Live album by Herbie Mann
- Released: 1967
- Recorded: July 4, 1966
- Venue: Newport Jazz Festival, Newport, Rhode Island
- Genre: Jazz
- Label: Atlantic
- Producer: Nesuhi Ertegun

Herbie Mann chronology
| A Mann & A Woman (1967) | New Mann at Newport (1967) | Impressions of the Middle East (1967) |

= New Mann at Newport =

New Mann at Newport is a 1967 album by jazz flutist Herbie Mann.
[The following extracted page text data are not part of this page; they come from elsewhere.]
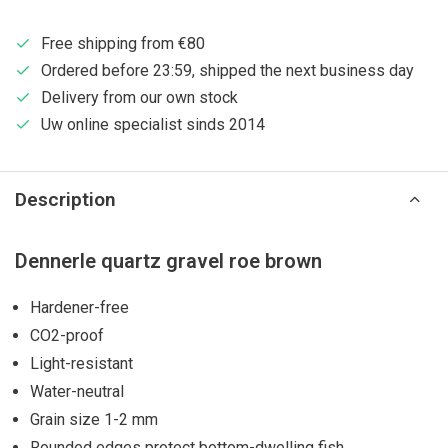
Free shipping from €80
Ordered before 23:59, shipped the next business day
Delivery from our own stock
Uw online specialist sinds 2014
Description
Dennerle quartz gravel roe brown
Hardener-free
CO2-proof
Light-resistant
Water-neutral
Grain size 1-2 mm
Rounded edges protect bottom-dwelling fish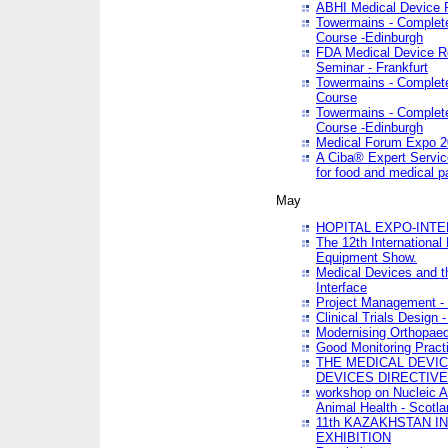
ABHI Medical Device 
Towermains - Complete 
Course -Edinburgh
FDA Medical Device Re
Seminar - Frankfurt
Towermains - Complete 
Course
Towermains - Complete 
Course -Edinburgh
Medical Forum Expo 
A Ciba® Expert Servic
for food and medical 
May
HOPITAL EXPO-INTE
The 12th International
Equipment Show.
Medical Devices and th
Interface
Project Management - 
Clinical Trials Design 
Modernising Orthopaed
Good Monitoring Pract
THE MEDICAL DEVIC
DEVICES DIRECTIV
workshop on Nucleic A
Animal Health - Scotla
11th KAZAKHSTAN 
EXHIBITION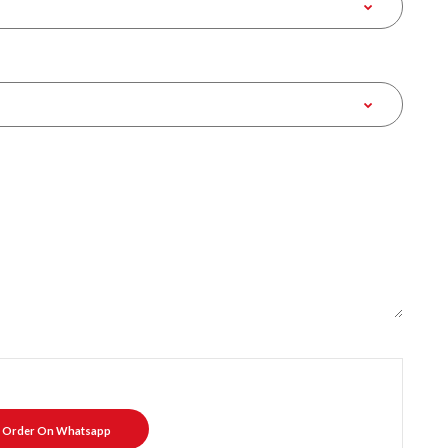
Order On Whatsapp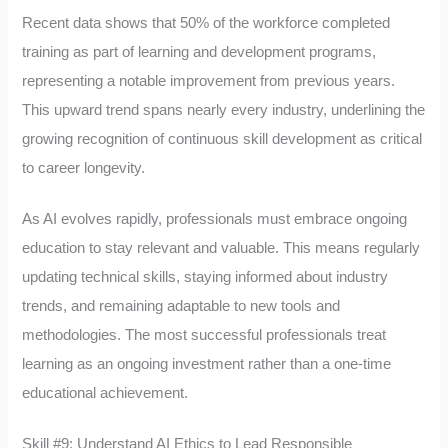
Recent data shows that 50% of the workforce completed
training as part of learning and development programs,
representing a notable improvement from previous years.
This upward trend spans nearly every industry, underlining the
growing recognition of continuous skill development as critical
to career longevity.
As AI evolves rapidly, professionals must embrace ongoing
education to stay relevant and valuable. This means regularly
updating technical skills, staying informed about industry
trends, and remaining adaptable to new tools and
methodologies. The most successful professionals treat
learning as an ongoing investment rather than a one-time
educational achievement.
Skill #9: Understand AI Ethics to Lead Responsible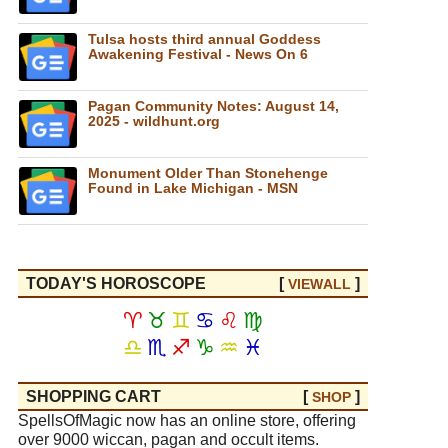
Tulsa hosts third annual Goddess
Awakening Festival - News On 6
Pagan Community Notes: August 14,
2025 - wildhunt.org
Monument Older Than Stonehenge
Found in Lake Michigan - MSN
TODAY'S HOROSCOPE
[
]
VIEW
ALL
♈
♉
♊
♋
♌
♍
♎
♏
♐
♑
♒
♓
SHOPPING CART
[
]
SHOP
SpellsOfMagic now has an online store, offering
over 9000 wiccan, pagan and occult items.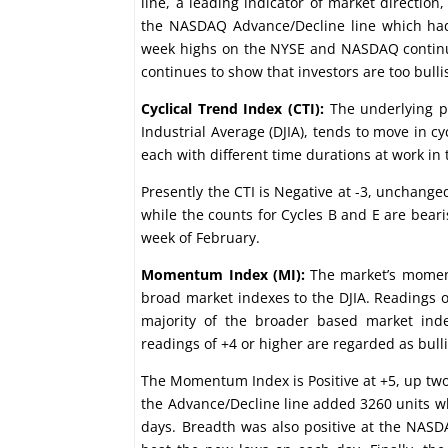
line, a leading indicator of market directi
the NASDAQ Advance/Decline line which had
week highs on the NYSE and NASDAQ continued
continues to show that investors are too bull
Cyclical Trend Index (CTI):
The underlying pr
Industrial Average (DJIA), tends to move in cy
each with different time durations at work in 
Presently the CTI is Negative at -3, unchange
while the counts for Cycles B and E are bear
week of February.
Momentum Index (MI):
The market’s moment
broad market indexes to the DJIA. Readings of
majority of the broader based market inde
readings of +4 or higher are regarded as bull
The Momentum Index is Positive at +5, up two
the Advance/Decline line added 3260 units wh
days. Breadth was also positive at the NASD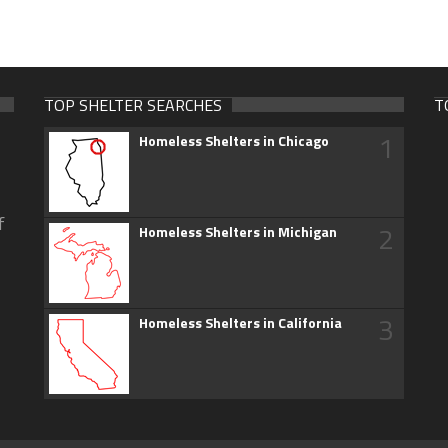
TOP SHELTER SEARCHES
T
1
Homeless Shelters in Chicago
f
2
Homeless Shelters in Michigan
3
Homeless Shelters in California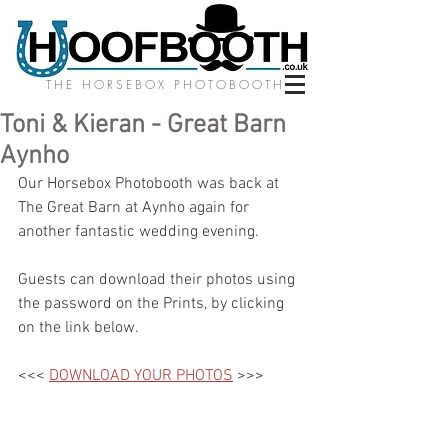
THE HORSEBOX PHOTOBOOTH
Toni & Kieran - Great Barn
Aynho
Our Horsebox Photobooth was back at 
The Great Barn at Aynho again for 
another fantastic wedding evening.
Guests can download their photos using 
the password on the Prints, by clicking 
on the link below.
<<< 
DOWNLOAD YOUR PHOTOS
 >>>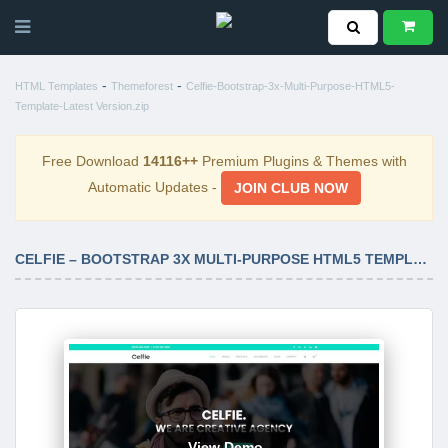
-
-
HTML Templates
Themeforest
Celfie-Bootstrap-3x-Multi-Purpose-HTML5-
Template-Latest Version.zip
Free Download
14116++
Premium Plugins & Themes with
Automatic Updates -
JOIN CLUB NOW
CELFIE – BOOTSTRAP 3X MULTI-PURPOSE HTML5 TEMPLATE LATEST VERSION
View Demo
The full title on the cover is New Mann at Newport: Herbie Mann Returns to the Newport Jazz Festival & Plays She's a Carioca/All Blues/Project S/Scratch/Summertime. All but one track were recorded at the Newport Jazz Festival.

==Track listing==
===Side one===
1. "Project S" (Jimmy Heath) (9:07)
2. "Scratch" (Wayne Henderson) (10:09)

===Side two===
1. "She's a Carioca" (Antônio Carlos Jobim, Ray Gilbert) (8:38)
2. "All Blues" (Miles Davis) (7:32)
3. "Summertime" (DuBose Heyward, George Gershwin) (6:20)

==Personnel==
- Herbie Mann - flute
- Jimmy Owens - trumpet, flugelhorn
- Joseph Orange, Jack Hitchcock - trombones
- Reggie Workman - bass
- Carlos "Patato" Valdes - percussion
- Bruno Carr- drums
- Technical
- Bill Hanley, Phil Iehle - recording engineer
- Marvin Israel - album design
- Joe Alper - cover photography
- Leonard Feather - liner notes

==Charting==
The album peaked at 14 on the Billboard Jazz Album chart.